Dara heran kenapa Varel datang ke rumahnya, ini hal yang amat sangat langka. Pada saat itu Dara pernah menyukai Varel, tapi sayangnya laki-laki ini terlalu sulit untuk dijangkau, akhirnya Dara memilih mundur dan berpaling ke Leon.
"Tumben, ada apa, Rel? Ayo masuk dulu."
Varel memberikan sebuah kertas yang dia ambil dari mading tadi kepada Dara. "Baca! Itu lo kan yang buat? Lo mengkambinghitamkan gue atas masalah yang menimpa lo."
"Nggak, Rel, gue aja nggak sekolah lagi."
"Jadi menurut lo, ini berita bisa muncul sendiri?"
Dara terpikir sesuatu, daripada bayinya lahir tanpa ayah, lebih baik dia memanfaatkan kesempatan ini, siapa pun terima kasih sudah membuat berita hoax ini.
"Iya, ini kan anak kamu, kamu lupa malam itu kita buat dengan suka cita."

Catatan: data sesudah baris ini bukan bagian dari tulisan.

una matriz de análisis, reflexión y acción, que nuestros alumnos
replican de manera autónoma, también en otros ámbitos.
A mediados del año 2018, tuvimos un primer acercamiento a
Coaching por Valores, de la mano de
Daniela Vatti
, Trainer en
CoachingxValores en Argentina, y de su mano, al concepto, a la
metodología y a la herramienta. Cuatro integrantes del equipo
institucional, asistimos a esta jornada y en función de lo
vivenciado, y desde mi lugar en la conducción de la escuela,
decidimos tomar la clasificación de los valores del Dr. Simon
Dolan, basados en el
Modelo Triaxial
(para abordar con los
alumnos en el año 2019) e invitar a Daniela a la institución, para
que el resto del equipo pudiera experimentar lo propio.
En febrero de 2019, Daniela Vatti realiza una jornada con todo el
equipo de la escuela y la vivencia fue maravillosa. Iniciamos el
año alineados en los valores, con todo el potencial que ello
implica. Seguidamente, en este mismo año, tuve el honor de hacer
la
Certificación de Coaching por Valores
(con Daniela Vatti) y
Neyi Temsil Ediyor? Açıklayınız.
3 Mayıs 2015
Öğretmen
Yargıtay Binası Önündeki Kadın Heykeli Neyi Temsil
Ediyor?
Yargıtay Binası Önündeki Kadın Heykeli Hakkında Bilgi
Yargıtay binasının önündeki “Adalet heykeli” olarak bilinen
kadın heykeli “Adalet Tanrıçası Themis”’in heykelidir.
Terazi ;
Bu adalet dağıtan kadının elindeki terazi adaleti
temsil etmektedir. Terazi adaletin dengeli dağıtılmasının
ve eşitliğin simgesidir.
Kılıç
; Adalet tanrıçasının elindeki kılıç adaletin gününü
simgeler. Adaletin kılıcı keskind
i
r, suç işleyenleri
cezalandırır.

Niat Varel ke sini ingin meminta klarifikasi dari Dara, tapi justru terjebak.
"Lo stres, Dar?"
"Kamu lupa, Rel. Kita malam itu di hotel Mulia saling memadu kasih, bahkan main 10 ronde, lho. Dari jam 10 malam sampai jam 3 pagi." Dara sengaja menaikkan volume suaranya, agar orang tuanya bisa mendengar hal tersebut.

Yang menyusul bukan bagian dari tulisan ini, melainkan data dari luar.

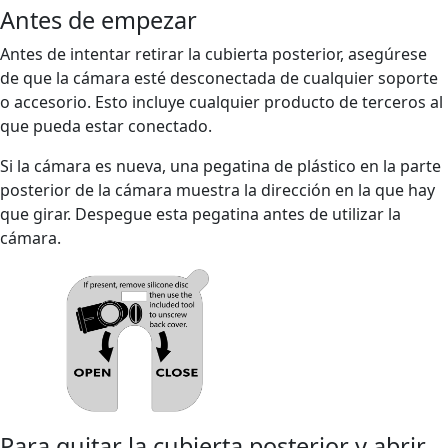
Antes de empezar
Antes de intentar retirar la cubierta posterior, asegúrese
de que la cámara esté desconectada de cualquier soporte
o accesorio. Esto incluye cualquier producto de terceros al
que pueda estar conectado.
Si la cámara es nueva, una pegatina de plástico en la parte
posterior de la cámara muestra la dirección en la que hay
que girar. Despegue esta pegatina antes de utilizar la
cámara.
Para quitar la cubierta posterior y abrir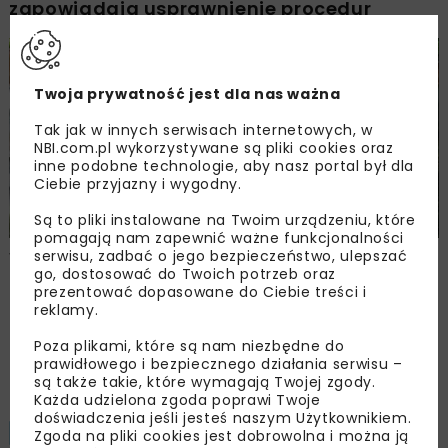
zapowiadają usprawnienie procedur
HYDROTECHNIKA
WYDARZENIA
WIADOMOŚCI
Twoja prywatność jest dla nas ważna
Tak jak w innych serwisach internetowych, w
NBI.com.pl wykorzystywane są pliki cookies oraz
inne podobne technologie, aby nasz portal był dla
Ciebie przyjazny i wygodny.
Są to pliki instalowane na Twoim urządzeniu, które
pomagają nam zapewnić ważne funkcjonalności
serwisu, zadbać o jego bezpieczeństwo, ulepszać
Wody Polskie i Straż Graniczna rozmawiały
go, dostosować do Twoich potrzeb oraz
o współpracy na Bugu
prezentować dopasowane do Ciebie treści i
reklamy.
Poza plikami, które są nam niezbędne do
Załaduj więcej...
prawidłowego i bezpiecznego działania serwisu –
są także takie, które wymagają Twojej zgody.
Każda udzielona zgoda poprawi Twoje
doświadczenia jeśli jesteś naszym Użytkownikiem.
WOD-KAN
INWESTYCJE
1 MINUTA CZYTANIA
Zgoda na pliki cookies jest dobrowolna i można ją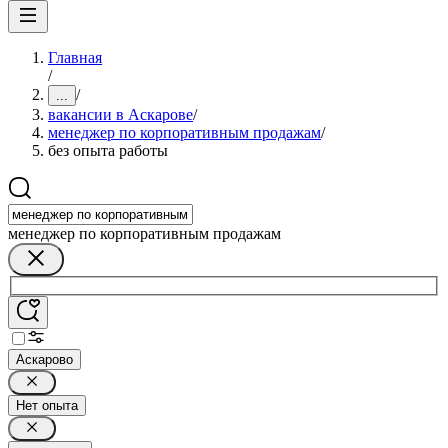
Главная
/
/
...
вакансии в Аскарове
/
менеджер по корпоративным продажам
/
без опыта работы
менеджер по корпоративным продажам
Аскарово
Нет опыта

"Sinting." Malas berhubungan lagi dengan Dara, akhirnya Varel memilih berbalik badan, belum dua langkah berjalan dia mendengar suara seseorang.

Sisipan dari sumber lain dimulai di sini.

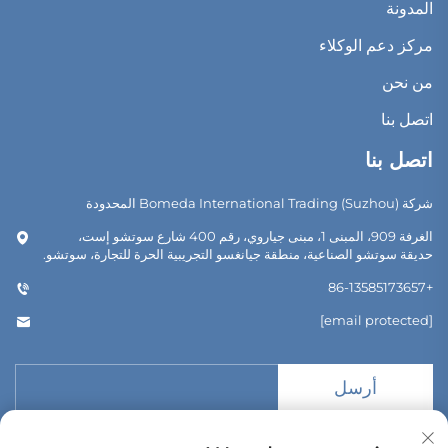
المدونة
مركز دعم الوكلاء
من نحن
اتصل بنا
اتصل بنا
شركة Bomeda International Trading (Suzhou) المحدودة
الغرفة 909، المبنى 1، مبنى جياروي، رقم 400 شارع سوتشو إست،
حديقة سوتشو الصناعية، منطقة جيانغسو التجريبية الحرة للتجارة، سوتشو.
+86-13585173657
[email protected]
أرسل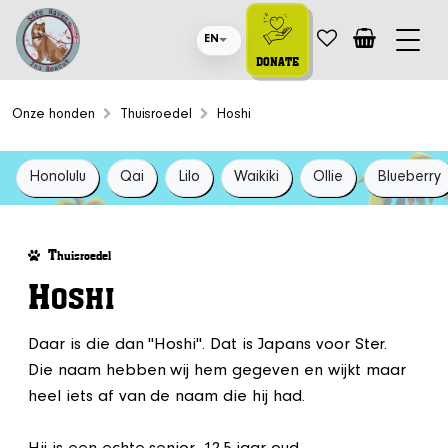
EN
DONATE
Onze honden
Thuisroedel
Hoshi
Honolulu
Qai
Lilo
Waikiki
Ollie
Blueberry
T
huisroedel
H
OSHI
Daar is die dan "Hoshi". Dat is Japans voor Ster.
Die naam hebben wij hem gegeven en wijkt maar
heel iets af van de naam die hij had.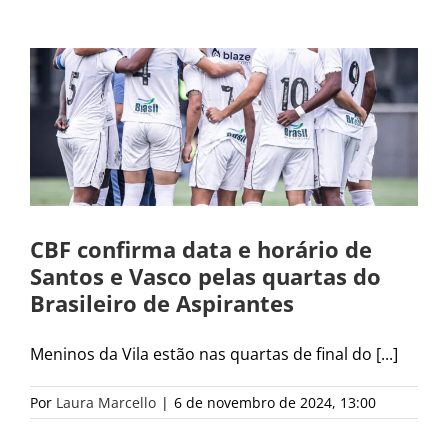
CBF confirma data e horário de
Santos e Vasco pelas quartas do
Brasileiro de Aspirantes
Meninos da Vila estão nas quartas de final do [...]
Por
Laura Marcello
|
6 de novembro de 2024, 13:00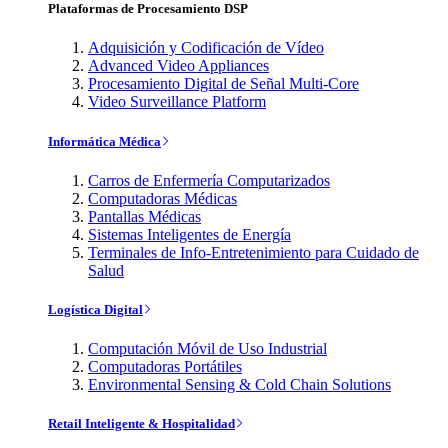
Plataformas de Procesamiento DSP
Adquisición y Codificación de Vídeo
Advanced Video Appliances
Procesamiento Digital de Señal Multi-Core
Video Surveillance Platform
Informática Médica
Carros de Enfermería Computarizados
Computadoras Médicas
Pantallas Médicas
Sistemas Inteligentes de Energía
Terminales de Info-Entretenimiento para Cuidado de
Salud
Logística Digital
Computación Móvil de Uso Industrial
Computadoras Portátiles
Environmental Sensing & Cold Chain Solutions
Retail Inteligente & Hospitalidad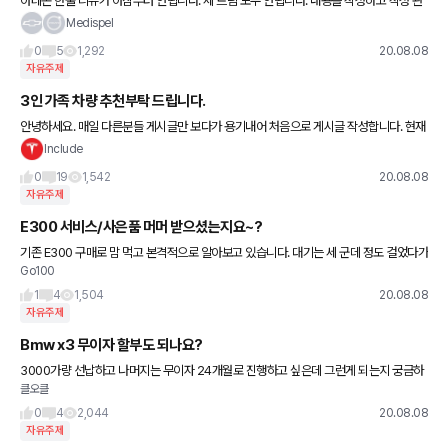
아테온 한줄 리뷰가 아침부터 안됩니다. 세 트림 모두 안됩니다. 내용을 작성하고 작성 완
료를 누르면 글 올리기에 실패했다는 메세지만 반복되네요. 볼보 V60 은 되던데 아테온
Medispel
만 그런가요?
0
5
1,292
20.08.08
자유주제
3인 가족 차량 추천부탁 드립니다.
안녕하세요. 매일 다른분들 게시글만 보다가 용기내어 처음으로 게시글 작성합니다. 현재
차량은 15년도에 구매했던 쉐보레 크루즈입니다. 6개월된 아이가 있어 카시트, 유모차 등
Include
아기용품을 실어서
0
19
1,542
20.08.08
자유주제
E300 서비스/사은품 머머 받으셨는지요~?
기존 E300 구매로 맘 먹고 본격적으로 알아보고 있습니다. 대기는 세 군데 정도 걸었다가
Go100
8월 할인 적은 곳은 취소했구요. 견적서 받고나서 딜러분께 궁금한 사항 짧게 통화했는데
요. - 견적서
1
4
1,504
20.08.08
자유주제
Bmw x3 무이자 할부도 되나요?
3000가량 선납하고 나머지는 무이자 24개월로 진행하고 싶은데 그런게 되는지 궁금하
클오클
네여
0
4
2,044
20.08.08
자유주제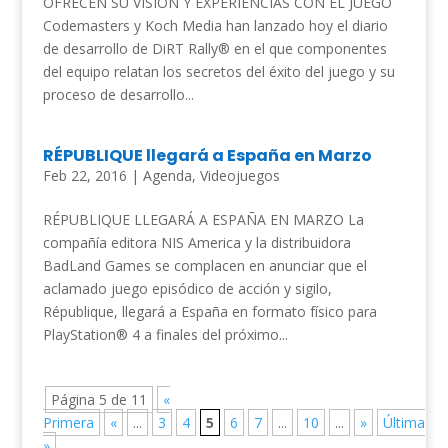
OFRECEN SU VISIÓN Y EXPERIENCIAS CON EL JUEGO
Codemasters y Koch Media han lanzado hoy el diario
de desarrollo de DiRT Rally® en el que componentes
del equipo relatan los secretos del éxito del juego y su
proceso de desarrollo...
RÉPUBLIQUE llegará a España en Marzo
Feb 22, 2016
|
Agenda
,
Videojuegos
RÉPUBLIQUE LLEGARÁ A ESPAÑA EN MARZO La
compañía editora NIS America y la distribuidora
BadLand Games se complacen en anunciar que el
aclamado juego episódico de acción y sigilo,
République, llegará a España en formato físico para
PlayStation® 4 a finales del próximo...
Página 5 de 11
«
Primera
«
...
3
4
5
6
7
...
10
...
»
Última
»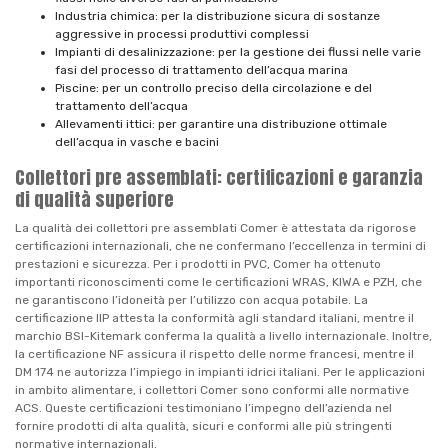
Industria chimica: per la distribuzione sicura di sostanze
aggressive in processi produttivi complessi
Impianti di desalinizzazione: per la gestione dei flussi nelle varie
fasi del processo di trattamento dell’acqua marina
Piscine: per un controllo preciso della circolazione e del
trattamento dell’acqua
Allevamenti ittici: per garantire una distribuzione ottimale
dell’acqua in vasche e bacini
Collettori pre assemblati: certificazioni e garanzia
di qualità superiore
La qualità dei collettori pre assemblati Comer è attestata da rigorose
certificazioni internazionali, che ne confermano l’eccellenza in termini di
prestazioni e sicurezza. Per i prodotti in PVC, Comer ha ottenuto
importanti riconoscimenti come le certificazioni WRAS, KIWA e PZH, che
ne garantiscono l’idoneità per l’utilizzo con acqua potabile. La
certificazione IIP attesta la conformità agli standard italiani, mentre il
marchio BSI-Kitemark conferma la qualità a livello internazionale. Inoltre,
la certificazione NF assicura il rispetto delle norme francesi, mentre il
DM 174 ne autorizza l’impiego in impianti idrici italiani. Per le applicazioni
in ambito alimentare, i collettori Comer sono conformi alle normative
ACS. Queste certificazioni testimoniano l’impegno dell’azienda nel
fornire prodotti di alta qualità, sicuri e conformi alle più stringenti
normative internazionali.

"Jadi kamu yang menghamili anak saya!" ujar Alan dengan wajah tak bersahabat. "Kamu harus bertanggung jawab, kalian harus menikah."
Varel menoleh ke sumber suara, dan menatap wajah pria itu dengan tajam, lalu memperhatikan Dara yang berpura-pura memasang wajah paling sedih.
Gue harus nikah sama dia? Yang benar aja! Terus pacar gue si Gilang harus dikemanain?
"Sorry, anak Bapak terlalu jelek buat saya, permisi." Tidak peduli lagi dengan teriakan Alan, dia tetap naik ke motornya dan menghilang dari pandangan pemilik rumah.